By Brenna Mackay

Carleton’s Faculty of Arts and Social Sciences will be hosting the next panel as part of their Healthy Cities series on Tuesday, Nov. 17 at 7 p.m. The series explores the many factors—from nature and housing to climate and art—that make a healthy city in 2020.

This upcoming edition titled, Building Community Through Creativity, brings together artists, activists, cultural workers and academics to share experiences and insights into how cities can centre the work of artists in serving people and strengthening communities.

“I’m really looking forward to fostering discussion between and learning from these wonderful panellists, who have so much wisdom and experience to share,” says Sandra Dyck, director of the Carleton University Art Gallery who will be moderating the event.

“They are passionate about and committed to putting artists at the centre of the capacity…and community-building work they do in the region.”

Healthy Cities - Nov. 17

Panellists include:

  • Jamaal Jackson Rogers – Ottawa’s former English Poet Laureate and Carleton University’s Music Program 2019-2020 Artist in Residence.
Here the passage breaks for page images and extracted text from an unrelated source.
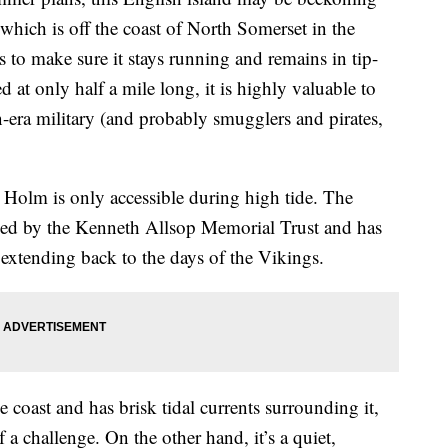
which is off the coast of North Somerset in the
s to make sure it stays running and remains in tip-
d at only half a mile long, it is highly valuable to
an-era military (and probably smugglers and pirates,
p Holm is only accessible during high tide. The
aged by the Kenneth Allsop Memorial Trust and has
 extending back to the days of the Vikings.
 coast and has brisk tidal currents surrounding it,
a challenge. On the other hand, it’s a quiet,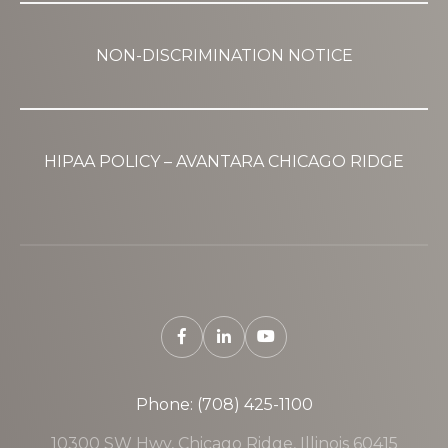
NON-DISCRIMINATION NOTICE
HIPAA POLICY – AVANTARA CHICAGO RIDGE
Phone: (708) 425-1100
10300 SW Hwy, Chicago Ridge, Illinois 60415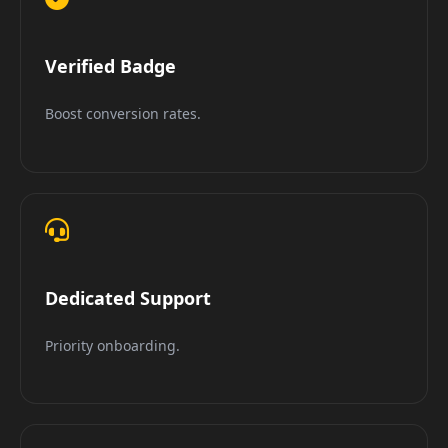
Verified Badge
Boost conversion rates.
Dedicated Support
Priority onboarding.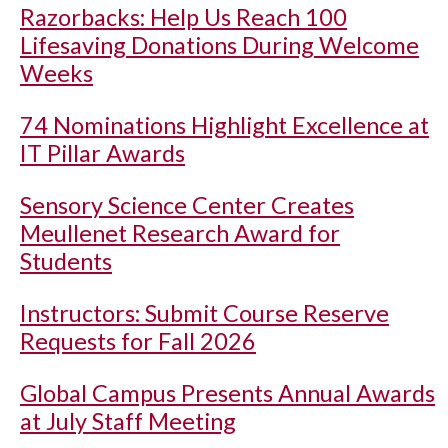
Razorbacks: Help Us Reach 100
Lifesaving Donations During Welcome
Weeks
74 Nominations Highlight Excellence at
IT Pillar Awards
Sensory Science Center Creates
Meullenet Research Award for
Students
Instructors: Submit Course Reserve
Requests for Fall 2026
Global Campus Presents Annual Awards
at July Staff Meeting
He uses his performance studio, The Origin Arts & Community Centre, as his launch pad to teach, mentor and advocate for the arts.
  • Mara Brown – the inaugural director of the Carleton Dominion-Chalmers Centre (CDCC). Her national and international work has led her throughout rural and urban centres supporting independent artists, non-profit organizations and corporations.
  • Melanie Yugo – who has a multidisciplinary practice that focuses on activating community and cultural life in the public sphere. She co-founded Possible Worlds, an art, print and music platform in Ottawa, and Spins & Needles, a collective that engages communities through curated art and music experiences.
  • Ellen Waterman – a music scholar with a strong focus on music in Canada and a flutist specializing in creative improvisation. She was appointed to the inaugural Helmut Kallmann Chair for Music in Canada at Carleton University in 2019 where she is developing a research program committed to investigating issues of diversity and decolonization of music in Canada through scholarship, research creation, and experiential learning.
  • Danielle Printup is a Hodinohso:ni / Anishnaabe arts administrator and curator from Kitigan Zibi Anishnabeg, QC, with maternal roots in Ohsweken, ON. She has worked at Galerie SAW Gallery, the Indigenous Art Centre and the City of Ottawa’s Public Art Program. She currently works as the program’s assistant at Carleton University Art Gallery.
Danielle Printup

Danielle Printup

Attendees will hear about the panellists exciting projects and organizations, which address gaps in the city’s cultural landscape while imagining and creating better futures, now.

“Events like these are vitally important since they create a platform for diverse perspectives to embark on critical reflection and collective imagining,” says Printup.

“As cultural practitioners, we desire to develop worlds that we wish to inhabit, and the more we make time to work collectively and practice active listening, the more we can deepen and enrich our own creative practices.”